(Collected data)
((
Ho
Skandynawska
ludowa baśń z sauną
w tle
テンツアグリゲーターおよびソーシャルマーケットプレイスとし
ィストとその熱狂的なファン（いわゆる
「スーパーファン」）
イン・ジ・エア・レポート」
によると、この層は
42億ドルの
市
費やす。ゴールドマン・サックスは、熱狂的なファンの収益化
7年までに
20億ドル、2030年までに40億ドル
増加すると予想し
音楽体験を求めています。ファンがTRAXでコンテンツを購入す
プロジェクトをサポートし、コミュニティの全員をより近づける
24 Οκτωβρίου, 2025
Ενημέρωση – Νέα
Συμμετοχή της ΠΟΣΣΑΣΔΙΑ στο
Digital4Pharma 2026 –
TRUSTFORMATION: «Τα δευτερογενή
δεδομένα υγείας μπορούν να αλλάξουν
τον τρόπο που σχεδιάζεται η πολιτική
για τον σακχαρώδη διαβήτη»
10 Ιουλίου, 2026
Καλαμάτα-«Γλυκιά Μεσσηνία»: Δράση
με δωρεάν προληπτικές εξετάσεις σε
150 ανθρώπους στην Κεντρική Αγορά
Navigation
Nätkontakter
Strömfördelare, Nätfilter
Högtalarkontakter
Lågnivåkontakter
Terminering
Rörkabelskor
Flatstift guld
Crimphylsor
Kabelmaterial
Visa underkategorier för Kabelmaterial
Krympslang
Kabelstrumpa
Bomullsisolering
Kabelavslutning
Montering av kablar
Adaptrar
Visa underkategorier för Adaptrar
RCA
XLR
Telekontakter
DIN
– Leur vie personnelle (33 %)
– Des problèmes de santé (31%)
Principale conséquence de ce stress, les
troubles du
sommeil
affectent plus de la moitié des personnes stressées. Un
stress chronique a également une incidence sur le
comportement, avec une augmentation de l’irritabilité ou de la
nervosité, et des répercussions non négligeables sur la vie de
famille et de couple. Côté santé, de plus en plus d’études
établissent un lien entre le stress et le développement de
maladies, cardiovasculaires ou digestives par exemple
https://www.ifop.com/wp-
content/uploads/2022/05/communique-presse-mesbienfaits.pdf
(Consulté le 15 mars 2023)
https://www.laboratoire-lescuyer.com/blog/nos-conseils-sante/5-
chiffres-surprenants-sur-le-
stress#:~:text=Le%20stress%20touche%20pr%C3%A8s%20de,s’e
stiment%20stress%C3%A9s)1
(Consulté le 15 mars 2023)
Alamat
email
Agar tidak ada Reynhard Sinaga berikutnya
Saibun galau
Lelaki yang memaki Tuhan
))
* **Work to complete**:
Rewrite the collected data above with each "Kabelmaterial" changed to "Kabeltillbehör" and nothing else altered.

* **Answer**:
Ho
Skandynawska
ludowa baśń z sauną
w tle
テンツアグリゲーターおよびソーシャルマーケットプレイスとし
ィストとその熱狂的なファン（いわゆる
「スーパーファン」）
イン・ジ・エア・レポート」
によると、この層は
42億ドルの
市
費やす。ゴールドマン・サックスは、熱狂的なファンの収益化
7年までに
20億ドル、2030年までに40億ドル
増加すると予想し
音楽体験を求めています。ファンがTRAXでコンテンツを購入す
プロジェクトをサポートし、コミュニティの全員をより近づける
24 Οκτωβρίου, 2025
Ενημέρωση – Νέα
Συμμετοχή της ΠΟΣΣΑΣΔΙΑ στο
Digital4Pharma 2026 –
TRUSTFORMATION: «Τα δευτερογενή
δεδομένα υγείας μπορούν να αλλάξουν
τον τρόπο που σχεδιάζεται η πολιτική
για τον σακχαρώδη διαβήτη»
10 Ιουλίου, 2026
Καλαμάτα-«Γλυκιά Μεσσηνία»: Δράση
με δωρεάν προληπτικές εξετάσεις σε
150 ανθρώπους στην Κεντρική Αγορά
Navigation
Nätkontakter
Strömfördelare, Nätfilter
Högtalarkontakter
Lågnivåkontakter
Terminering
Rörkabelskor
Flatstift guld
Crimphylsor
Kabeltillbehör
Visa underkategorier för Kabeltillbehör
Krympslang
Kabelstrumpa
Bomullsisolering
Kabelavslutning
Montering av kablar
Adaptrar
Visa underkategorier för Adaptrar
RCA
XLR
Telekontakter
DIN
– Leur vie personnelle (33 %)
– Des problèmes de santé (31%)
Principale conséquence de ce stress, les
troubles du
sommeil
affectent plus de la moitié des personnes stressées. Un
stress chronique a également une incidence sur le
comportement, avec une augmentation de l’irritabilité ou de la
nervosité, et des répercussions non négligeables sur la vie de
famille et de couple. Côté santé, de plus en plus d’études
établissent un lien entre le stress et le développement de
maladies, cardiovasculaires ou digestives par exemple
https://www.ifop.com/wp-
content/uploads/2022/05/communique-presse-mesbienfaits.pdf
(Consulté le 15 mars 2023)
https://www.laboratoire-lescuyer.com/blog/nos-conseils-sante/5-
chiffres-surprenants-sur-le-
stress#:~:text=Le%20stress%20touche%20pr%C3%A8s%20de,s’e
stiment%20stress%C3%A9s)1
(Consulté le 15 mars 2023)
Alamat
email
Agar tidak ada Reynhard Sinaga berikutnya
Saibun galau
Lelaki yang memaki Tuhan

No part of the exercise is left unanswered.